Work order a
Reproduce the text of every stored data entry below word for word, omitting the pictures from your answer.

Passage provided

+---+

You can picture us as microscopic organisms living in a tiny tidepool somewhere. We frantically search for nutrients and resources under the surface of the water, never knowing of anything more. Life is completely satisfying and self-sustaining under the surface, but if any of us were to pop our heads above the water and see the vast world beyond the pool, we'd wonder what the Hell we were prizing our life there for.

On a less maudlin (but still boundless) note, I made a program on my NES that can display all the graphics ever possible and ever made. It does this by displaying all the possible bit patterns in a four-colour 8x8 region. If this were to be allowed to complete its cycle, it would eventually show every 8x8 font in every script, all the letters of the alphabet, all the possible Arabic symbols, all the Japanese syllabary, all the graphics in all the NES games made, all the copyrighted and trademarked images, everything. It's neat to watch, and it's educational.

The catch? There are around 340,000,000,000,000,000,000,000,000,000,000,000,000 different possible images that the program can make before the cycle is completed. At 60 different images per second, it will take 180,000,000,000,000,000,000,000,000,000 years to complete. For a clue to the reason why this will never happen, see the paragraphs above.

+---+

Stored data entries:
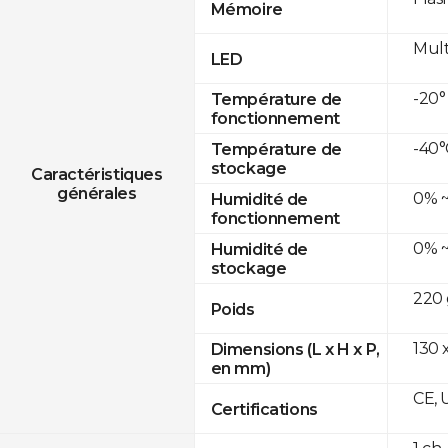
Mémoire
Mult
LED
-20°
Température de
fonctionnement
-40°
Température de
stockage
Caractéristiques
générales
0% ~
Humidité de
fonctionnement
0% ~
Humidité de
stockage
220 
Poids
130 x
Dimensions (L x H x P,
en mm)
CE, 
Certifications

+---+

Work order b
According to the NES graphics passage, what things would the program eventually show if allowed to complete its cycle? List every one.

Your response a
Mémoire
Mult
LED
-20°
Température de
fonctionnement
-40°
Température de
stockage
Caractéristiques
générales
0% ~
Humidité de
fonctionnement
0% ~
Humidité de
stockage
220 
Poids
130 x
Dimensions (L x H x P,
en mm)
CE, 
Certifications

Your response b
- every 8x8 font in every script
- all the letters of the alphabet
- all the possible Arabic symbols
- all the Japanese syllabary
- all the graphics in all the NES games made
- all the copyrighted and trademarked images